The FSD system, despite its name, is not fully autonomous. FSD, Autopilot, and Enhanced Autopilot features should be used with a fully attentive driver whose hands are on the wheel, according to Tesla’s website

The website claims the autopilot feature can navigate a vehicle on a highway, auto lane change, and auto park while the FSD feature can additionally autosteer on city streets and identify stop signs and traffic lights. 

Tesla recalled millions of vehicles last year over its autopilot feature and FSD features. The company released software remedies for the FSD and Autopilot features following the recalls. 

There have also been lawsuits filed over the technology, one of which Tesla won in court late last year. A jury determined Autopilot wasn’t responsible for the crash at issue that killed one person and injured two others.

The company’s vehicles come installed with the Autopilot feature. Customers are required to purchase the FSD option for $199 per month. Customers using the FSD option have access to an FSD Beta system. 

Musk mandated the installation of the FSD feature via an email to employees Monday, according to CNBC

“Going forward, it is mandatory in North America to install and activate FSD V12.3.1 and take customers on a short test ride before handing over the car,” CNBC says Musk wrote in the email. “Almost no one actually realizes how well (supervised) FSD actually works. I know this will slow down the delivery process, but it is nonetheless a hard requirement.”

Employees were also asked to sign up for additional shifts to help deliver cars to customers in the last days of the first quarter, the article says. 

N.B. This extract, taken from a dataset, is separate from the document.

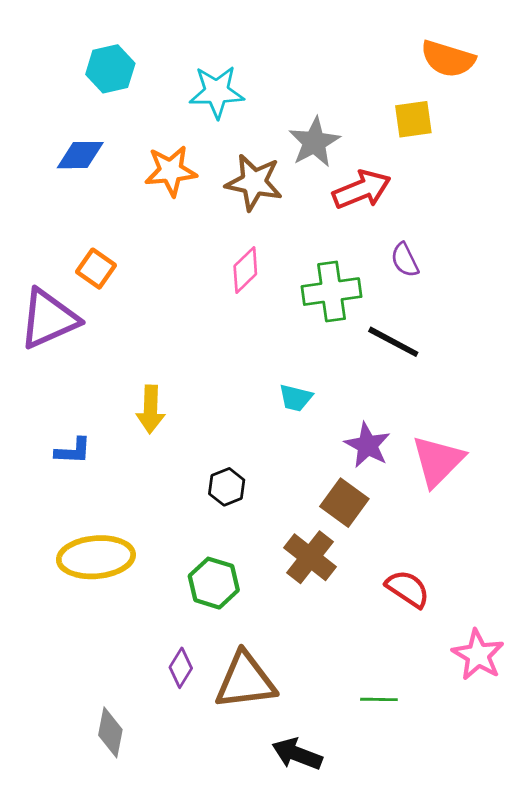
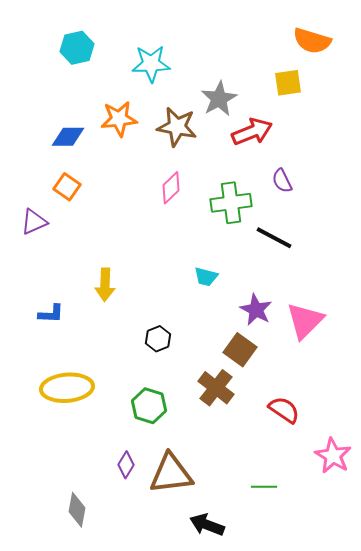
blue diamond: (80, 155) -> (68, 137), moved
purple triangle: (49, 319) -> (34, 222), size x0.6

Later on Monday, Musk posted on X that U.S. cars will be enabled for a one-month trial of FSD. 

According to CNBC, Tesla is projected to see a drop in vehicle deliveries in the first quarter. Also, as of Monday, the company’s shares had declined by about 30% year-to-date. 

Musk told investors during an earnings call earlier this year that the company’s vehicle volume growth rate could be lower in 2024. He said his team was focused on a next-generation electric vehicle to be released in mid-2025, according to Reuters

Reuters says Musk is working on an entry-level $25,000 EV that could compete with cheaper gasoline vehicles. 

“Musk had first promised to build a $25,000 car in 2020, a plan he later shelved and then revived,” Reuters said. “Tesla’s cheapest offering, the Model 3 sedan, currently has a starting price of $38,990 in the United States.”